It is also significant to acknowledge Sadaris’s point, that even as a child, listening to his teachers shamelessly stereo-typing of African-Americans, it was clear to him that segregation was wrong… As a female, witnessing infringement of civil rights sparks a flame of compassion closely followed by an inferno of outrage. It hasn’t even been a hundred years since my sex has had the right to vote in this country. Reading over the Civil Rights Act of 1964, it is clear that the intension was for all people from all backgrounds to be treated equally, and if not, have grounds to take legal action.  Wasn’t this settled 50 years ago?  Presently, much of social justice seems to occur through media outlets. I hope the social justice and balance in our country doesn’t hinge on the homosexuality of professional athletes. Although widespread acceptance of gay athletes is a step in the right direction, ones sexual orientation shouldn’t be any more or less accepted based on rebound stats, let alone used to justify whether or not to provide a customer with service.
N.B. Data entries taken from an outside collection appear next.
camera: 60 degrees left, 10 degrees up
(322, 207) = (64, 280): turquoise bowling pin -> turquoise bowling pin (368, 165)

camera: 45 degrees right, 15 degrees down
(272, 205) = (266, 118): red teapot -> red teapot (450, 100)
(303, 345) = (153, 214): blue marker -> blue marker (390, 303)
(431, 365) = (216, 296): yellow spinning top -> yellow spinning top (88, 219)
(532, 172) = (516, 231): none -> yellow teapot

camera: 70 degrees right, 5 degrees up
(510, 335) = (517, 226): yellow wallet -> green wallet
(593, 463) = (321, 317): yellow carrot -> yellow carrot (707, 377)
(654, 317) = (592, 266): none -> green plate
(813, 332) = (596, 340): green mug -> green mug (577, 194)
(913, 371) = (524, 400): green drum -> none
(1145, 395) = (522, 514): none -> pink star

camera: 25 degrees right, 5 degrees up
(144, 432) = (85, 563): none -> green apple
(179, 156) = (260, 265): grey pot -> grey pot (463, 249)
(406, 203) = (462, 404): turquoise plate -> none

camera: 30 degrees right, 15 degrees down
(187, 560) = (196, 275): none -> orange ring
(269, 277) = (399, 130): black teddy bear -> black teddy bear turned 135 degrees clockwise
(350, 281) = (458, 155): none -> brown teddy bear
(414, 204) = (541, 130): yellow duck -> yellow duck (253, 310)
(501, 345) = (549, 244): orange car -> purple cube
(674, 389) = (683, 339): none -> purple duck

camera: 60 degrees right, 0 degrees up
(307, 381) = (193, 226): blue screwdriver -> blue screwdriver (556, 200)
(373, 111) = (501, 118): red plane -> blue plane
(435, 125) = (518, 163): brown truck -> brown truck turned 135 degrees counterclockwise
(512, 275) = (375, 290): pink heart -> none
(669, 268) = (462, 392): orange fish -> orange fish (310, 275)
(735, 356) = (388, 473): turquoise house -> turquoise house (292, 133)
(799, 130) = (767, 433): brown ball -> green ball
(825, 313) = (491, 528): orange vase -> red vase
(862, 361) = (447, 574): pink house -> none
2 thoughts on “one step forward, two steps back, commentary on civil rights

  1. Excellent thinking and beautiful expression Krystal! The future will not wait for those stuck in the past, nor should it. The future belongs to collaboration, diversity and respect of those that pioneer the ideals of creative non-conformity. Our holistic survival on so many global and regional levels depends upon expansive visions of who we are and how we need to live as a more harmonious and accepting spirited free species that is not locked down by archaic and draconian thinking, feeling and personal expressions of life and love!